5 Comments on “How to increase commuting by bicycle”

  1. Benno Spearritt says:

    Getting off topic from the focus of this blog:

    For safety and psychology, cars need to be separated from bicycles which in turn need to be separated from pedestrian traffic.

    A walk through the Parkville campus of the University of Melbourne involves a head check every time you want to “change lanes” or alter course in any way. The less conscientious pedestrians create problems when they fail to do this. Then again stupid buggers shouldn’t be riding on the campus proper anyway.

    Also bicycle lanes are a poor compromise. They don’t make things much safer on what they could be. Particularly as most of them put cyclists into the door zone of parked cars. Smart cyclists ride in the middle of the main lane.

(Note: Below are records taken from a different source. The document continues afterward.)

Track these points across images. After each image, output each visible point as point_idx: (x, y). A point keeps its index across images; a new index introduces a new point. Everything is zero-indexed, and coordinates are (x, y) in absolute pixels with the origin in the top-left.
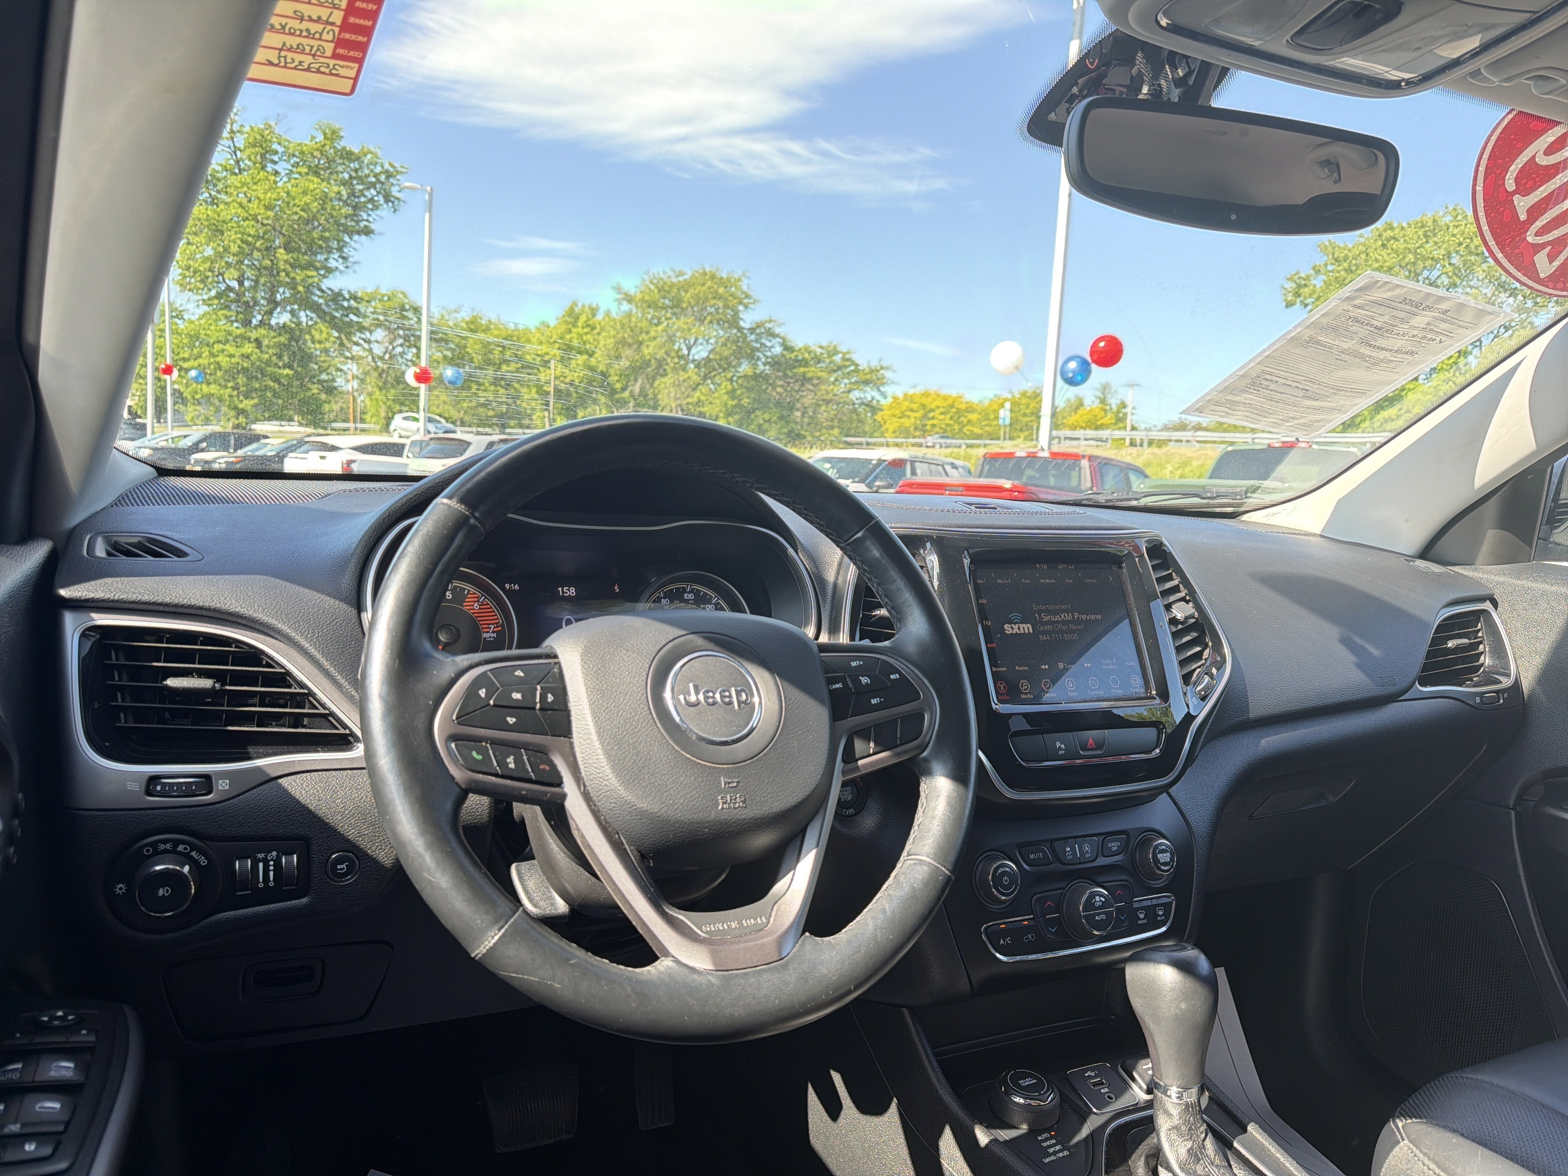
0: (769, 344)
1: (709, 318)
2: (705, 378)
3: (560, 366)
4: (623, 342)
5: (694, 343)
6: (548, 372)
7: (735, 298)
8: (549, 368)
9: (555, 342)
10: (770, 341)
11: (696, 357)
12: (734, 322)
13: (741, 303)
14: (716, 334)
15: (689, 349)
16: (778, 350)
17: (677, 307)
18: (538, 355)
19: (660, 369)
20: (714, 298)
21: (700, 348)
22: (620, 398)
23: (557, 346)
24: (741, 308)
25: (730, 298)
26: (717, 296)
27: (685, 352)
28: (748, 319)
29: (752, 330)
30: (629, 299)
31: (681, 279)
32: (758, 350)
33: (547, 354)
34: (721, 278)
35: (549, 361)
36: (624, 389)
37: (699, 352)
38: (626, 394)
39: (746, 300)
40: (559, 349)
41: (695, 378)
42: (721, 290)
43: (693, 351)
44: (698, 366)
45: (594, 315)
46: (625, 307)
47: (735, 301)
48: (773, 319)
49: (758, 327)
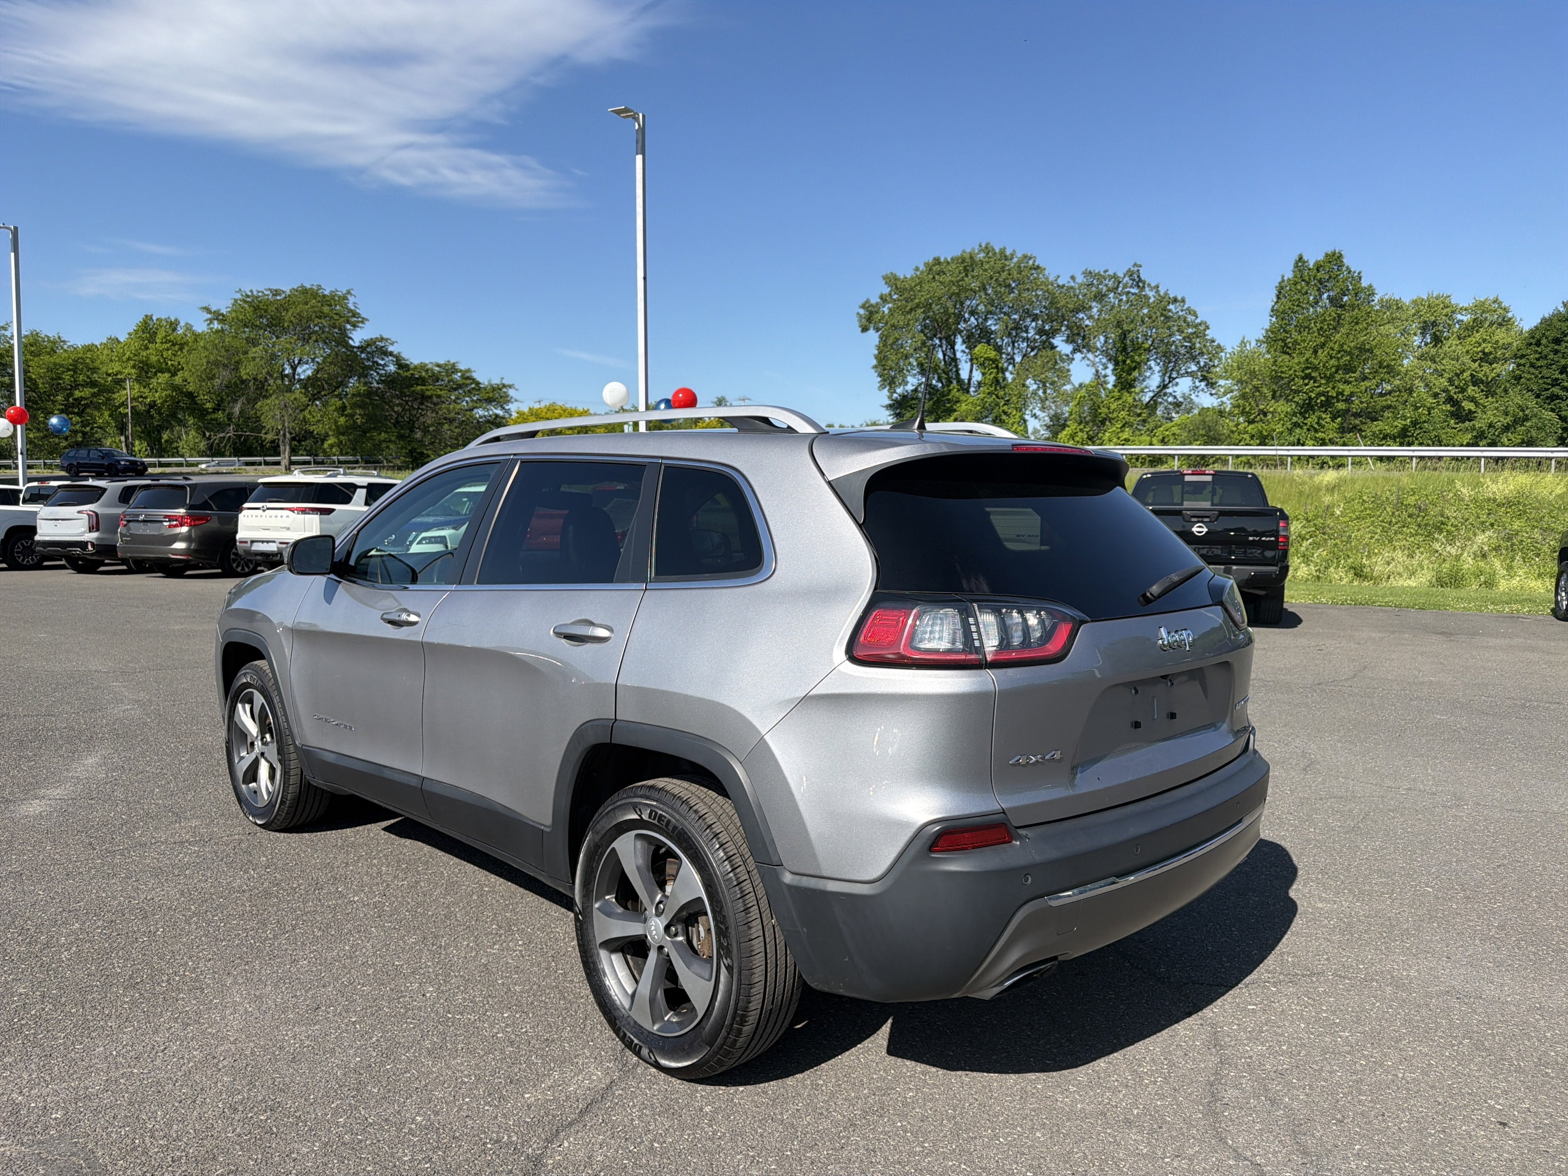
0: (382, 362)
1: (314, 338)
2: (314, 398)
3: (137, 386)
4: (216, 363)
5: (299, 363)
6: (124, 392)
7: (341, 317)
8: (125, 389)
9: (129, 359)
10: (383, 359)
11: (302, 377)
12: (343, 339)
13: (348, 322)
14: (322, 352)
15: (294, 368)
16: (392, 368)
17: (276, 325)
18: (109, 375)
19: (261, 390)
20: (320, 317)
21: (305, 367)
22: (212, 419)
23: (132, 363)
24: (348, 327)
25: (336, 317)
26: (321, 315)
27: (288, 371)
28: (357, 337)
29: (362, 349)
30: (218, 316)
31: (278, 298)
32: (370, 368)
33: (121, 373)
34: (324, 296)
35: (124, 380)
36: (216, 410)
37: (304, 371)
38: (220, 415)
39: (355, 319)
40: (134, 367)
41: (304, 399)
42: (326, 309)
43: (299, 370)
44: (305, 387)
45: (174, 330)
46: (216, 325)
47: (342, 320)
48: (384, 336)
49: (368, 345)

    Brisbane has a fantastic network of bicycle lanes to separate cars from bikes. They also have an incredibly strong bicycle lobby unlike Melbourne and Sydney.

    Am I allowed to mention Sydney here? Or doesn’t it exist as far as this blog is concerned?

  2. ajh says:

    An interesting couple of articles on cycling Alan. I m certainly in your demographic, living and working in the NW suburbs of Melbourne, and am an occassional cyclist to work. My route to work is mainly bike track, and is 14km (smack on your average!) rather than 8km by road. This though is a good thing, an 8km commute by bike for me is too short to gain any exercise benefit and I will often cycle an extra loop of 8km to get a reasonable 20+km cycle in.

    Helmet wise I disagree, and think they need to remain compulsory. I cannot understand why anyone would not want to wear one.

    I agree with the previous poster about bicycle lanes, they are a poor compromise, and on this side of town are more often than not full of glass and other debris.

    Not sure about the idea of “cycle streets”. It may just be another way to piss off local residents and turn the general population even more against cyclists. Apparently we are already the most unpopular road users!

    Love your blog by the way!

  3. […] be needed to overcome the deterrents to commuting by bicycle in the suburbs. EDIT: see second post here. Possibly related posts: (automatically generated)WE’RE GOING TO BE DRIVING FOR A LONG TIME […]

  4. hammer says:

    Melbourne’s transport modes do not connect. Having large-scale Netherlands-style bike cages at train stations would increase bike commuting throughout the metro area. The current locker system is available to only a couple of hundred commuters and, I believe, the cost of these is around $2500 a unit. To me, spending less than $10,000 a bike (at currently totally inadequate projected public bike hire rates) for thousands of potential hires a year makes much more sense than spending so much on so few.

    Tremendous idea of 30kmh limits for cycle routes and in the CBD too: for cyclists and cars. Bring on ROW for bikes on trails (I regularly see dozens of cyclists backed up waiting on the Capital trail for the odd rat-running car on Bowen Cresc), and the building of more direct cycle routes (through parks too…).

    There’s loads of public space for expansion of bike lanes: Melbourne is one of the few cities to still provide on-road parking for cars. Elsewhere it is seen as relatively uncontroversial that cars have to pay for the public space they use.

  5. Dan says:

    I would like to encorage you all to stay off public roads with your bikes. Bikes belong in parks and on sidewalks not on roads. I wish to no longer see you on the road. I am tired of sharing the road with you.